We recognize that immigrants and refugees not only diversify our workforce and bring unique skills, but can help fill job vacancies in critical positions like research and development, food production and agriculture. Legal immigration can help address critical labor shortages for the vital roles that keep our world fed, and contribute to a stronger economy and community prosperity.
We also believe the right thing to do is to create economic opportunities in food and agriculture around the world – especially in vulnerable regions. This supports our business, our communities, our people, the sector, and offers an alternative to those who may see illegal migration as their only path to safety and economic stability. In Central America, for example, we employ approximately 10,000 people at our 121 facilities. Across broader Latin America, we also invest in local communities through economic development, partnerships and philanthropy to help advance economic opportunity:
- We provide animal nutrition products and extension services to farmers and producers that increase or improve production.

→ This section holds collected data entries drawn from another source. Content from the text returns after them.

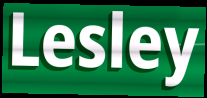
Lesley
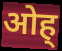
ओह्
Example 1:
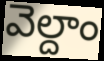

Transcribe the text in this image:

వెల్దాం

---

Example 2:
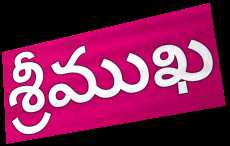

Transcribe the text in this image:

శ్రీముఖ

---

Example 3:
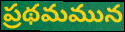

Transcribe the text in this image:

ప్రథమమున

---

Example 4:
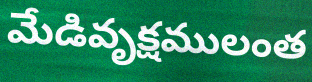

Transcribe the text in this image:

మేడివృక్షములంత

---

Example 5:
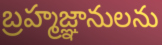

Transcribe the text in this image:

బ్రహ్మజ్ఞానులను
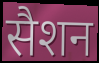
सैशन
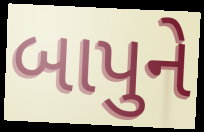
બાપુને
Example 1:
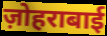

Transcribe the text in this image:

ज़ोहराबाई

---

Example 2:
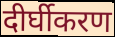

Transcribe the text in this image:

दीर्घीकरण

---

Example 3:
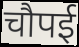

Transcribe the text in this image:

चौपई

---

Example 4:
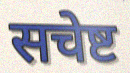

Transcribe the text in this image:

सचेष्ट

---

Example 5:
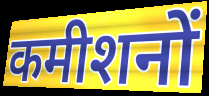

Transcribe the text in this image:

कमीशनों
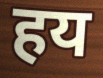
हय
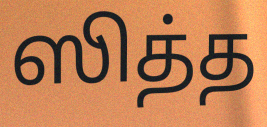
ஸித்த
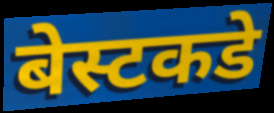
बेस्टकडे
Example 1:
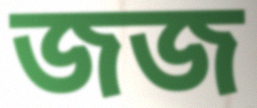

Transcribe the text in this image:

জজ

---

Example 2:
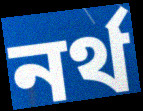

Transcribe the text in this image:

নর্থ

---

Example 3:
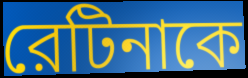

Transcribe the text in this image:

রেটিনাকে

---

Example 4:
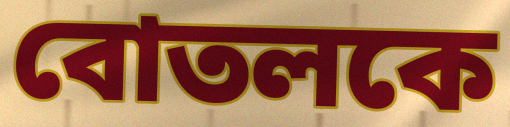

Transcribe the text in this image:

বোতলকে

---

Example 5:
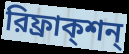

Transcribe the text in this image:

রিফ্রাক্শন্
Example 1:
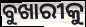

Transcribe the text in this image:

ବୁଖାରୀକୁ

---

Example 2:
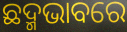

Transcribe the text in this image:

ଛଦ୍ମଭାବରେ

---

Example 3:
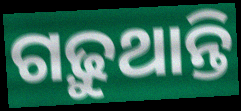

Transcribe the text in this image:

ଗଢ଼ୁଥାନ୍ତି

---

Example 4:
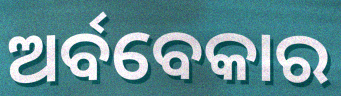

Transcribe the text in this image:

ଅର୍ବବେକାର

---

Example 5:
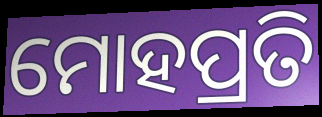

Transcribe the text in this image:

ମୋହପ୍ରତି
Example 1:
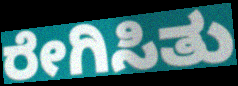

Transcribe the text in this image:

ರೇಗಿಸಿತು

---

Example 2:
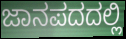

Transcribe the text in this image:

ಜಾನಪದದಲ್ಲಿ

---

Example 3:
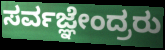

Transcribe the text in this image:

ಸರ್ವಜ್ಞೇಂದ್ರರು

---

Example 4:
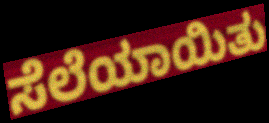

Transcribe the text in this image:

ಸೆಲೆಯಾಯಿತು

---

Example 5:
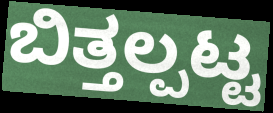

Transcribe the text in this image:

ಬಿತ್ತಲ್ಪಟ್ಟ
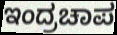
ಇಂದ್ರಚಾಪ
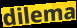
dilema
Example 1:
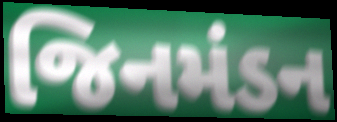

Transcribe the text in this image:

જિનમંડન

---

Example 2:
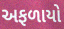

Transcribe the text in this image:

અફળાયો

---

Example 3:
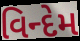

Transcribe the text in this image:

વિન્દેમ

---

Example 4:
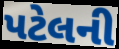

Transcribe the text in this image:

પટેલની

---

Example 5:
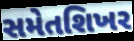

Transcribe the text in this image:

સમેતશિખર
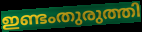
ഇണ്ടംതുരുത്തി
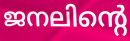
ജനലിന്റെ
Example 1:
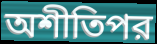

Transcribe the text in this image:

অশীতিপর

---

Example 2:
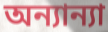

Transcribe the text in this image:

অন্যান্যা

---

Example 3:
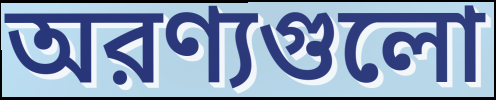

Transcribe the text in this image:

অরণ্যগুলো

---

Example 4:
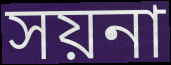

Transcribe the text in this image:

সয়না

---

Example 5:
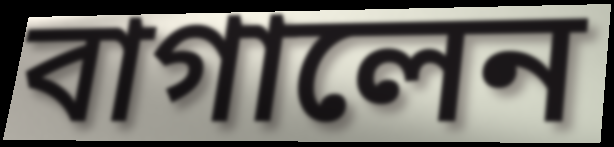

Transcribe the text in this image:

বাগালেন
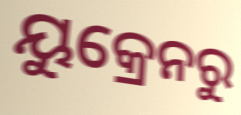
ୟୁକ୍ରେନରୁ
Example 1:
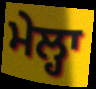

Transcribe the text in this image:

ਮੇਲ੍ਹਾ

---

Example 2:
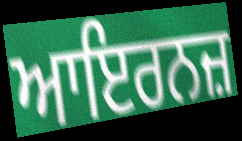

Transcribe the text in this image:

ਆਇਰਨਜ਼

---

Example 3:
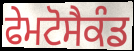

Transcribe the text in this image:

ਫੇਮਟੋਸੈਕੰਡ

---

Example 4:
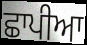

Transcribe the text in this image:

ਛਾਪੀਆ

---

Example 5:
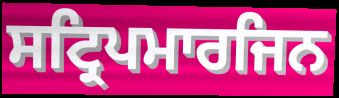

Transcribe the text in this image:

ਸਟ੍ਰਿਪਮਾਰਜਿਨ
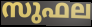
സുഫല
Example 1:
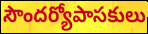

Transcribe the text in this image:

సౌందర్యోపాసకులు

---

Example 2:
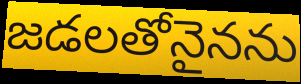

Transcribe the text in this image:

జడలతోనైనను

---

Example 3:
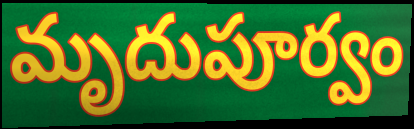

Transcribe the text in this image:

మృదుపూర్వం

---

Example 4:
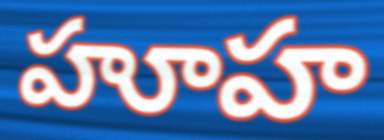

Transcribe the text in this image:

హూహ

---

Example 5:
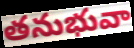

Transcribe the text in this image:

తనుభువా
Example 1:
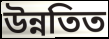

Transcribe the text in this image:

উন্নতিত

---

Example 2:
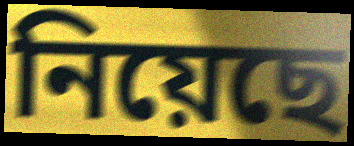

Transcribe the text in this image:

নিয়েছে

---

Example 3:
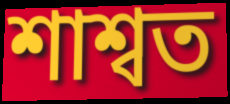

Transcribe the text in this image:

শাশ্বত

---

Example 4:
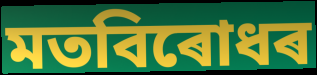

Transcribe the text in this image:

মতবিৰোধৰ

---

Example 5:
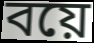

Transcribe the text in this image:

বয়ে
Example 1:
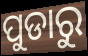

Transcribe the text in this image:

ପୁଡାରୁ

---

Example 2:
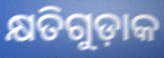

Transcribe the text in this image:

କ୍ଷତିଗୁଡ଼ାକ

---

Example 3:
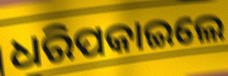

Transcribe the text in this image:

ଧରିପକାଇଲେ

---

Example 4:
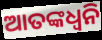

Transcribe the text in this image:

ଆତଙ୍କଧ୍ଵନି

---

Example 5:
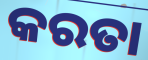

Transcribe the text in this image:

କରତା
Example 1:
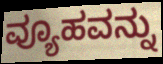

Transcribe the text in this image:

ವ್ಯೂಹವನ್ನು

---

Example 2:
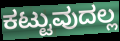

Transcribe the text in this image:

ಕಟ್ಟುವುದಲ್ಲ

- We provide knowledge, skills, and resources for farmers to diversify their incomes through the addition of animal production.
- We build capacity and strengthen business models of, and mobilize finance for, small and medium size enterprises to grow their businesses, diversify their sales, reactivate food service markets, and increase their incomes.
Immigration is a complex issue. We will continue advocating for an immigration policy that works while also addressing workforce shortages and bringing economic opportunities to vulnerable populations in the communities in which we operate.